Saturday, July 5, 2008

Finding time to write

Every workshop and lecture I've attended has emphasized the importance of daily practiced writing. This makes sense. How else can a writer create her craft? But it's summer vacation! And I've been given a blessed reprieve from reading student essays. I want to read, to sink into a good book. Writing feels like homework now, and in just three weeks, I have become far too undisciplined to do anything that smells like school.
So I carry my notebook and a good pen around with me as a goad and a threat. And I crack open another "new" book (at least I'm using the public library now--I've become so frugal). I tell myself, just one chapter and then I'll write another few pages. Then the book gets really good and so I read a few more chapters. A breeze comes in the window and teases at the edges of my notebook. I hear the flutter and it sounds like admonishment. I decide to stop reading in the middle of a chapter (they always end with cliff-hangers--can't stop there). And I put my book on the floor and pick up my pen and notebook.
I like to write on paper first. I found that out when I was writing my first novel (not yet published, but...http://www.amazon.com/A-Minor-Revolution/dp/B00124COPC/ref=sr_1_1?ie=UTF8&s=books&qid=1215302870&sr=8-1. It's something, at least) that paper and pen work for me.
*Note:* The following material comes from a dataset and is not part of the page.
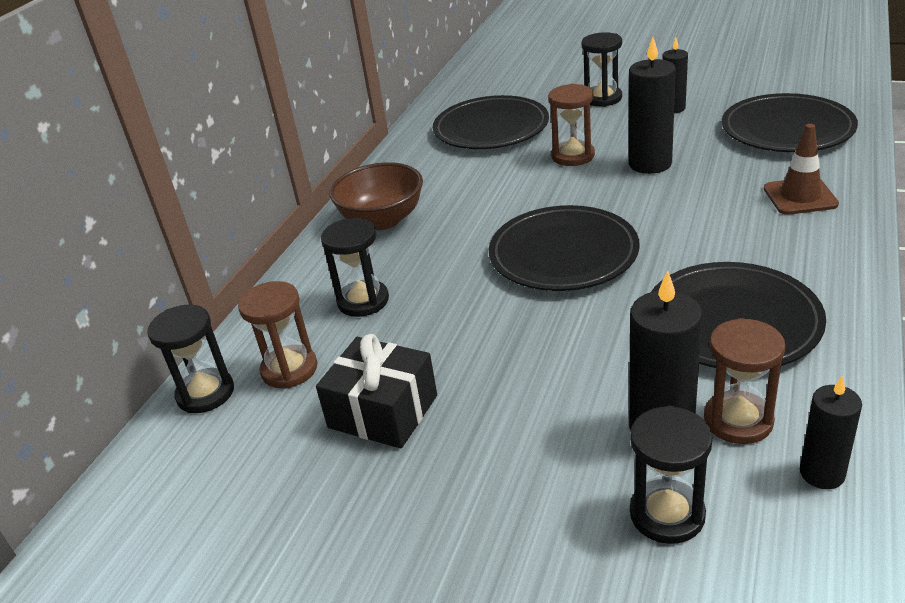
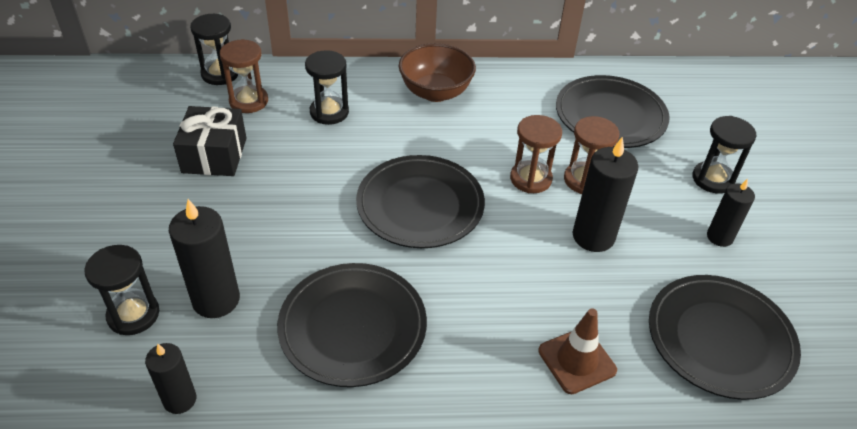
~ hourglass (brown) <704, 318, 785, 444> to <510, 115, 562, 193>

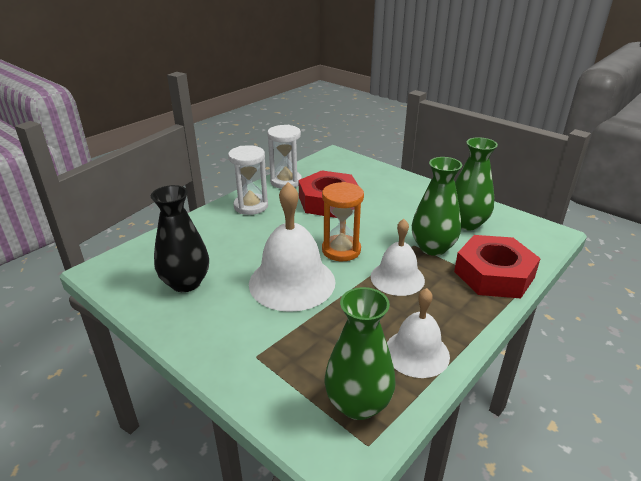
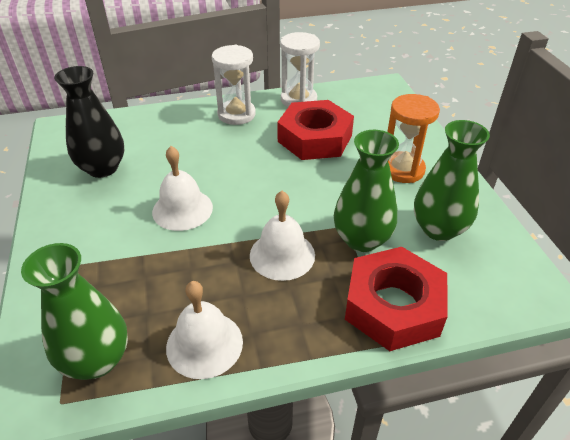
~ hourglass (orange) <322, 182, 364, 261> to <387, 94, 440, 183>
~ bell (white) <249, 182, 336, 312> = <152, 146, 213, 231> x0.63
I am a tactile person, and I like the feel of fabric and paper, beads and ribbon when I create art. And I like the sound of a pen's nib scratching paper better than the sound of keystrokes on a computer. So I begin to write.
And then magic happens. The noise around me doesn't stop. The TV is on, and my family is watching it. Jared, my two year old, climbs into my lap and gives me a sticky kiss. "Hey, mama," he says, and I hear it, but I am also in Algiers while a young private fixes the engine to his superior's Jeep. I can feel the sun baking the back of his neck and I can taste the spice in the air. My fingers feel a little greasy too as he wipes his hands on the rag tucked into his pocket. And I write.
And tomorrow, when I sit in my chair with a cup of sugared, creamed coffee beside me, maybe I'll remember this moment and leave my book on the floor.
I am a writer, and I need to write.

3 comments:

ACW said...

What a lovely, wonderful post! I've been thinking a lot about returning to writing with pen and paper, at least trying it again. I had an interesting discussion with a fellow writer in a workshop I recently took. We both spoke of how, with backgrounds in business writing, we tended to edit as we went, which meant we produced in a sitting polished pages but less of them. It took forever to move our longer work forward. I've been wondering if I wrote long hand if it would force me to put more on paper and do less "editing" as I went?

I love your blog!!!
Anne

Kir said...

There is some freedom in writing on paper, I'll admit, because I know that I'll have a chance to edit when I type my pages. And a tip I learned the hard way: I usually type after I've accumulated between 5-10 written pages. Typing sooner isn't good because the work is too fresh in my head for a revision and, I feel, defeats the purpose of long hand composition. Waiting much longer results in a daunting pile of work to be done and leads to procrastination.

Kir

David Harns said...

Not that I'm anywhere near you all and your skill level but when I go to write something, I CAN'T write it out -- takes too blasted long. I can type 10x faster and don't have to think so hard about every word because it takes insta-seconds to fix 'em... right then and there. And it feels that I get more out onto the "page" that way. But I do write the whole thing out before I allow myself to go back and read/edit it. Cool blog, Kir.